**Activity**
Look for the word "exilio" in the entries and copy each line where it appears.

**Source material**
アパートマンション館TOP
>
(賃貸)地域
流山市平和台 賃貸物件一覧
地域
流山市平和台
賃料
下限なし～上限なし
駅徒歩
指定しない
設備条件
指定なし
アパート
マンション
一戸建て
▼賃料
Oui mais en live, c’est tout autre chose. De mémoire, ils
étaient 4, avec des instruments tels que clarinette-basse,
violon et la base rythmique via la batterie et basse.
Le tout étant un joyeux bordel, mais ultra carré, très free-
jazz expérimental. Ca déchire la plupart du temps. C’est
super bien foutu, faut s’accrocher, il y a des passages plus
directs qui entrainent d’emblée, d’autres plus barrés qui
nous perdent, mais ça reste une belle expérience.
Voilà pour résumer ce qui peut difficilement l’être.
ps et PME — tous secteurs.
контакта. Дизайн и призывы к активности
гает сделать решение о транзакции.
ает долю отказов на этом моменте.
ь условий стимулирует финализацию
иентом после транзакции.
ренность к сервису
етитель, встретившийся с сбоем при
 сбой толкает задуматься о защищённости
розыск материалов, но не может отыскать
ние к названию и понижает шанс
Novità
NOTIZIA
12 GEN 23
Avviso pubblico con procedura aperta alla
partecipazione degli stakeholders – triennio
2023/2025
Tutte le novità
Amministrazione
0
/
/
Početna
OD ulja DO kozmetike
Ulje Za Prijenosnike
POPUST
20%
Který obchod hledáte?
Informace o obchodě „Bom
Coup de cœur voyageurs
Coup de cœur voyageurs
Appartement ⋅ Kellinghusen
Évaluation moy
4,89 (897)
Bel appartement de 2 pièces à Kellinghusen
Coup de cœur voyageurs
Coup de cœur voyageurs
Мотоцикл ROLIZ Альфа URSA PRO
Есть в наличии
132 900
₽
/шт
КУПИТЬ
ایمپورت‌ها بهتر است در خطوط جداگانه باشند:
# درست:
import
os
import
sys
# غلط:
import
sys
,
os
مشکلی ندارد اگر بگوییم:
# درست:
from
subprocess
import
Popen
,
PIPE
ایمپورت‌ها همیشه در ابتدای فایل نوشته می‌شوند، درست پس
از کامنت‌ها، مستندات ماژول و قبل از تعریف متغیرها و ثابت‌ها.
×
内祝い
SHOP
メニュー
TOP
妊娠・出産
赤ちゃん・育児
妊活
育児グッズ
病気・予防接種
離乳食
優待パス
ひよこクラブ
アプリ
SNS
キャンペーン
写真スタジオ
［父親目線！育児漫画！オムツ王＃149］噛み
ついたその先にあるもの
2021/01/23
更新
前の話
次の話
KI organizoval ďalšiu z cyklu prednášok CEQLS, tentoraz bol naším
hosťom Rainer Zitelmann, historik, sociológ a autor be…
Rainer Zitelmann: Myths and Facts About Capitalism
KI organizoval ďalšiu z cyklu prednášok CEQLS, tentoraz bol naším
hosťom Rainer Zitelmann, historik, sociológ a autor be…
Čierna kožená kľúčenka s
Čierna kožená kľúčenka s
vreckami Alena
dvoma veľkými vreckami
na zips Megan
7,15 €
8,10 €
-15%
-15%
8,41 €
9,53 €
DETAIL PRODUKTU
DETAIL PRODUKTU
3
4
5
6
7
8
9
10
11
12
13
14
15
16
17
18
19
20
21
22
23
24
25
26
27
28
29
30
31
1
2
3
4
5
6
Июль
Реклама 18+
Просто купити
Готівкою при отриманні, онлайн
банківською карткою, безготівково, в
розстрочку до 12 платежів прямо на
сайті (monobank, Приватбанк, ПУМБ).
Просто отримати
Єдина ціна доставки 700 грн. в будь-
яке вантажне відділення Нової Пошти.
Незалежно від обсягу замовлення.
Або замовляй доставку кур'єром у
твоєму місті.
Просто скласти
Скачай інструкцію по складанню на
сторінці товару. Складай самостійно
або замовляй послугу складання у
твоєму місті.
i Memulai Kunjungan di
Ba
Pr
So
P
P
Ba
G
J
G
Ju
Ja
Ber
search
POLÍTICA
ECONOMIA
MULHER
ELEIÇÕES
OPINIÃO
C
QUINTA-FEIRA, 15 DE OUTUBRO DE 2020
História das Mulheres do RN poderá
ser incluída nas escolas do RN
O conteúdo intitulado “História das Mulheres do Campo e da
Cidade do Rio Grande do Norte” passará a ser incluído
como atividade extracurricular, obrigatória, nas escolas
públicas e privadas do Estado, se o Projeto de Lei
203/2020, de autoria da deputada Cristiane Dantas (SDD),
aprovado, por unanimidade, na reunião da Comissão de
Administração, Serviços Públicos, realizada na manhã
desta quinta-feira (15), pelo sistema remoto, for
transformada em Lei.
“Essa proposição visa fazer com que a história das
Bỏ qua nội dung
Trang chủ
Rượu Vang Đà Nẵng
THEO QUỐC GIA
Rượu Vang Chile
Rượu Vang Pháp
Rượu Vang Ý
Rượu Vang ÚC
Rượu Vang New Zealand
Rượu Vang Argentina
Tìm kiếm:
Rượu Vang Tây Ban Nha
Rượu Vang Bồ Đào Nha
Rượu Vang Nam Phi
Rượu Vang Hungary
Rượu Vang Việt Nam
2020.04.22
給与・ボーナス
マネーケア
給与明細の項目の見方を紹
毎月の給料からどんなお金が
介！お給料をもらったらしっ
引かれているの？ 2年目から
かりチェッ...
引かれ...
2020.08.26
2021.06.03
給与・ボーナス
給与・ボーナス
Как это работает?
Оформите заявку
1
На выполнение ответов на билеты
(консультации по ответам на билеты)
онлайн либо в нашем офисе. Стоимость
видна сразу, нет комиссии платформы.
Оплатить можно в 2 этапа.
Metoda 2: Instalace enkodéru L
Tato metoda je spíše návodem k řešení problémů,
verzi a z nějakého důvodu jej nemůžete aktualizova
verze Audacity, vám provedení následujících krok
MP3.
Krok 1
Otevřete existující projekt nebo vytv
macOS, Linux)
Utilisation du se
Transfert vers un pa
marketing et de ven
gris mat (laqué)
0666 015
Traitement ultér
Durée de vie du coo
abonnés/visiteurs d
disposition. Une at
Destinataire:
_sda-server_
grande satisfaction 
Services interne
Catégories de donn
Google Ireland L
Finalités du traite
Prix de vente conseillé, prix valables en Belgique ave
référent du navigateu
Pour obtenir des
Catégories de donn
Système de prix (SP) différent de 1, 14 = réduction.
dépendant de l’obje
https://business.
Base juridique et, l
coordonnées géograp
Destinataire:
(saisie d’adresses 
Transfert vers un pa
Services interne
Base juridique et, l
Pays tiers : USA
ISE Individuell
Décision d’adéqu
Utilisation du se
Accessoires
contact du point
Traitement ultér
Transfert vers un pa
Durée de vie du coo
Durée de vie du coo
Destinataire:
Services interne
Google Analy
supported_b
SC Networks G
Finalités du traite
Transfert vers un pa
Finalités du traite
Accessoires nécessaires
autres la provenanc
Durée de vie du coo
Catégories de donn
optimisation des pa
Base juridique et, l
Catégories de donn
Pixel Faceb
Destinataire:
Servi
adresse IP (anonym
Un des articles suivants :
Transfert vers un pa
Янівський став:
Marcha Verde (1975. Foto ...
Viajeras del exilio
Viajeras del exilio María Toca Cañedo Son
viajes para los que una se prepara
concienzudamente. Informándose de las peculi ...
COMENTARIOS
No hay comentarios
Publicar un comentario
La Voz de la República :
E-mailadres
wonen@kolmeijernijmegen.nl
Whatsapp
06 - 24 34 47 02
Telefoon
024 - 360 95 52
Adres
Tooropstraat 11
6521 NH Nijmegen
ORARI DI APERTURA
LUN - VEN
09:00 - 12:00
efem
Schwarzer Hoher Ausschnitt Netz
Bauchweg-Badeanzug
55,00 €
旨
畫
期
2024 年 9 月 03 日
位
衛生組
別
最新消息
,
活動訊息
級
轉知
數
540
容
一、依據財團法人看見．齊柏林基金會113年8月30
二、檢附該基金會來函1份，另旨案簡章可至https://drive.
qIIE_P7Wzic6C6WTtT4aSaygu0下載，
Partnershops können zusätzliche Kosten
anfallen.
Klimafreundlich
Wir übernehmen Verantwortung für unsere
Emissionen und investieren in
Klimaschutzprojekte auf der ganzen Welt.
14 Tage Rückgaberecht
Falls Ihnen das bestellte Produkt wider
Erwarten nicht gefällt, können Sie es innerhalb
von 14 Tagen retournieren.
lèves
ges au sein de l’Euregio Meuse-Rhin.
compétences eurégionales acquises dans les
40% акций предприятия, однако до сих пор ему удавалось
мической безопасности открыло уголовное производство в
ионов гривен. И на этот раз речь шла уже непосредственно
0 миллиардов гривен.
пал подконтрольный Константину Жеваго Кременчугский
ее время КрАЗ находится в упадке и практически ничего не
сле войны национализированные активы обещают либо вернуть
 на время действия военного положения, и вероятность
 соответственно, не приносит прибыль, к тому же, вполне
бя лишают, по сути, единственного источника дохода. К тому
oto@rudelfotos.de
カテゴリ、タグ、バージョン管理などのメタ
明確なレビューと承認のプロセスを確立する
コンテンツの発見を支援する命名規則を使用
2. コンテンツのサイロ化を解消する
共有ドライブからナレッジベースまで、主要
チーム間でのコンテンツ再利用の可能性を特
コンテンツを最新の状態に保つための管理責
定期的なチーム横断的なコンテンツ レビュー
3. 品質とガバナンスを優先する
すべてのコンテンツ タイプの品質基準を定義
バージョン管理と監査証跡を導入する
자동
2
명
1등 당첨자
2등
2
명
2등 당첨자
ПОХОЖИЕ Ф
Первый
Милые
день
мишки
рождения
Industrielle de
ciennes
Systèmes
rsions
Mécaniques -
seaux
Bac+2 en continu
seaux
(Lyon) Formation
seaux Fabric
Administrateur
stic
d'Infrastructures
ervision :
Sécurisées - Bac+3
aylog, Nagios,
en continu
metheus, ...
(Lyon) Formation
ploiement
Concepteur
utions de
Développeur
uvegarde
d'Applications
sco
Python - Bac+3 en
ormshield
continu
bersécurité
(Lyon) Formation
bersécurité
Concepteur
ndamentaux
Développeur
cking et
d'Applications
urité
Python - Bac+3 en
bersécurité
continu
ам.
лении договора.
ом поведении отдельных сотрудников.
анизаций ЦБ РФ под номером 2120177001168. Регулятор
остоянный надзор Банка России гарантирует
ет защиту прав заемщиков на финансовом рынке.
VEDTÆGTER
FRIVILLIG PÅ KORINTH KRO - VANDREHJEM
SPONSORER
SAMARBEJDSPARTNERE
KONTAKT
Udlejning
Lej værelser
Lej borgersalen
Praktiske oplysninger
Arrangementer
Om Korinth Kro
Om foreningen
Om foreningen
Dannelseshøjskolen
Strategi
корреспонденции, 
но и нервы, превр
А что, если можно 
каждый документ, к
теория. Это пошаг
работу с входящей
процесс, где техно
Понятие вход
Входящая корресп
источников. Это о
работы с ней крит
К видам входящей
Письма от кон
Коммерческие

**Exercise output**
Viajeras del exilio
Viajeras del exilio María Toca Cañedo Son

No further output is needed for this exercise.